CERI menduga bahwa proses pengoplosan atau blending BBM masih dilakukan di Terminal BBM PT OTM hingga saat ini. Jika oplos dilarang dipastikan BBM Pertalite dan lainnya akan mengalami kelangkaan di SPBU.
Oleh karena itu, Yusri secara tegas membantah pernyataan Jaksa Agung Sanitiar Burhanudin ketika didampingi Dirut Pertamina Simon Aloysius Mantiri pada Kamis, 6 Maret 2025 di hadapan awak media yang telah menyatakan bahwa pekerjaan blending adalah aktivitas oknum bukan Pertamina secara korporasi.
"Sebab, kami juga mendapatkan salinan dari yang kami duga Perjanjian Jasa Penerimaan, Penyimpanan dan Penyerahan BBM di Terminal BBM PT OTM tertanggal 22 Agustus 2014 yaitu Perjanjian Nomor: 024/FOOOOO/2014 -S0 antara Direktur PT Pertamina Pemasaran dan Niaga (Persero) (PPN) yang diwakili Hanung Budya dan Presiden Direktur PT Terminal Orbit Merak (OTM) Gading Ramadhan Joedo," bebernya.
Yusri menyebut penandatanganan perjanjian itu tak lama setelah Mochamad Riza Chalid mengambil alih seluruh kepemilikan terminal BBM dari Oil Tanking Deuthschland dan kemudian merubahnya menjadi PT Orbit Terminal Merak.
Aksi korporasi Riza ini, rupanya setelah dapat kepastian bahwa Pertamina sepakat menggunakan semua fasilitas Terminal Bahan Bakar Minyak (TBBM) di Merak.
"Kemudian, di dalam draf yang diduga merupakan draft amandemen perjanjian itu disebutkan berdasarkan notulen rapat negosiasi antara PPN dengan OTM pada 1 Juli 2015, dinyatakan bahwa Para Pihak sepakat melakukan perubahan atas beberapa ketentuan dalam perjanjian, antara lain mengenai Minimum Thruput, Jenis Produk Yang Disimpan, Tarif Thruput Fee, Losses dan mata uang pembayaran," jelas Yusri.

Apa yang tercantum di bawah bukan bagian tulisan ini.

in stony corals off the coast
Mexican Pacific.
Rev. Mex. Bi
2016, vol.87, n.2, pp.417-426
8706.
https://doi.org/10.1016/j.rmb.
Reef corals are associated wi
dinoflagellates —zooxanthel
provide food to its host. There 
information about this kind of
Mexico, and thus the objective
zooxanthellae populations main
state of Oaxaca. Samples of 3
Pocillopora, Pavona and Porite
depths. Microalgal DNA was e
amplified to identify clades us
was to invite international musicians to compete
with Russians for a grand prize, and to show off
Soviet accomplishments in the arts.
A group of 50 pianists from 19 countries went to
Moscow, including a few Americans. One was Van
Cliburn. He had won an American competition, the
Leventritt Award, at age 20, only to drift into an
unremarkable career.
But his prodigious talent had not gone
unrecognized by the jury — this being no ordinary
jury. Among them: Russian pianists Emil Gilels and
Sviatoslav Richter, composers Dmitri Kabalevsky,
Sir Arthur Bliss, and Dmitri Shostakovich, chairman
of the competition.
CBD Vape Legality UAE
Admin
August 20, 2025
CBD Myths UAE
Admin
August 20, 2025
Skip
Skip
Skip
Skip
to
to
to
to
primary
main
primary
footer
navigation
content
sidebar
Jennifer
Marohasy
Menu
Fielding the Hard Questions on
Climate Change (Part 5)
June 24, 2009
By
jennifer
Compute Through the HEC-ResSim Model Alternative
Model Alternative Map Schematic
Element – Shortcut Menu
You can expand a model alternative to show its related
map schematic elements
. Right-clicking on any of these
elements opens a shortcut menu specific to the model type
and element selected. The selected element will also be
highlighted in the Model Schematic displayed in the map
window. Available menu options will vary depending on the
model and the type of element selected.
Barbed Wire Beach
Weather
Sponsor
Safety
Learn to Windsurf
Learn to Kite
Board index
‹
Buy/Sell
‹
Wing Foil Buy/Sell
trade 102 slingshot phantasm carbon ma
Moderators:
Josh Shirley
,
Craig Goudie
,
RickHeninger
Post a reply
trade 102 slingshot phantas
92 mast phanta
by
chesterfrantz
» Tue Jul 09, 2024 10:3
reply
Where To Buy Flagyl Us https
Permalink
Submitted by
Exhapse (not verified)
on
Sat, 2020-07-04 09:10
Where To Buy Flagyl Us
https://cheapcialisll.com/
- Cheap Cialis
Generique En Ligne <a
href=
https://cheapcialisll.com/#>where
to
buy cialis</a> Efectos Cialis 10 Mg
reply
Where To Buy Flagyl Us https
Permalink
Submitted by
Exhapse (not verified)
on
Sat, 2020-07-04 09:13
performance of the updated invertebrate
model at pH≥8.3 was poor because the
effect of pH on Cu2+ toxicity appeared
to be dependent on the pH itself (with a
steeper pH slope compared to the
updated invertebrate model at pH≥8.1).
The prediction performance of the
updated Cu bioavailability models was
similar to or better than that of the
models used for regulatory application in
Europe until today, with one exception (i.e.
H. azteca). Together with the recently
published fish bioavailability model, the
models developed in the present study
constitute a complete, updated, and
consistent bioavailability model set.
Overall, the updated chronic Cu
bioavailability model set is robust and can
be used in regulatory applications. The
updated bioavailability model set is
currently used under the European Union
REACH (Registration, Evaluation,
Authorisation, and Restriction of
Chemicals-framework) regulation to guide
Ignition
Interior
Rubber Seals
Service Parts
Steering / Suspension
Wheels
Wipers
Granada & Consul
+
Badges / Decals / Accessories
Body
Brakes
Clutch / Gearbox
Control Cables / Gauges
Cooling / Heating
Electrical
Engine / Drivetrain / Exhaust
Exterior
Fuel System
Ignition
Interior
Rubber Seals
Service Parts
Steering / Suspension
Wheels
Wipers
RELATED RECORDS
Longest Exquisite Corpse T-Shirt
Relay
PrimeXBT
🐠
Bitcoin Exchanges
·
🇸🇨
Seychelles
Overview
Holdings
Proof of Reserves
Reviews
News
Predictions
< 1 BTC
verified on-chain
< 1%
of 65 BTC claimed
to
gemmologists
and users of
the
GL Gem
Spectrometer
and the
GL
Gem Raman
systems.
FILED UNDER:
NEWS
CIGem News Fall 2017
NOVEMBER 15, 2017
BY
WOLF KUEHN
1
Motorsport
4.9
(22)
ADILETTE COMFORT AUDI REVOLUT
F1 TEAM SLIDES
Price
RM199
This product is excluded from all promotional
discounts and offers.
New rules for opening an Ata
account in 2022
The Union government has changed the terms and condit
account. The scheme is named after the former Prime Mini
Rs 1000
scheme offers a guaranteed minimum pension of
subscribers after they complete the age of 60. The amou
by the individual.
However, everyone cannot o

Yusri mengungkapkan perjanjian itu dilanjutkan dengan menandatangani kesepakatan untuk pembayaran sebagian atas Thruput jasa penerimaan, penyimpanan dan penyerahan BBM di Terminal BBM PT OTM yang dituangkan dalam perjanjian nomor 101/F00000/2016-SO tanggal 19 Desember 2016, dilanjutkan lagi dengan kesepakatan kedua yang bernomor 031/FOOOOO/2017/2017-SO tertanggal 20 Juni 2017 yang telah disepakati oleh Para Pihak.
"Kemudian ada lagi amandemen yang ditandatangani pada November 2017 oleh Direktur PT Pertamina Pemasaran & Niaga Muchammad Iskandar dengan Presiden Direktur PT OTM Gading Ramadhan Joedo," bebernya lagi.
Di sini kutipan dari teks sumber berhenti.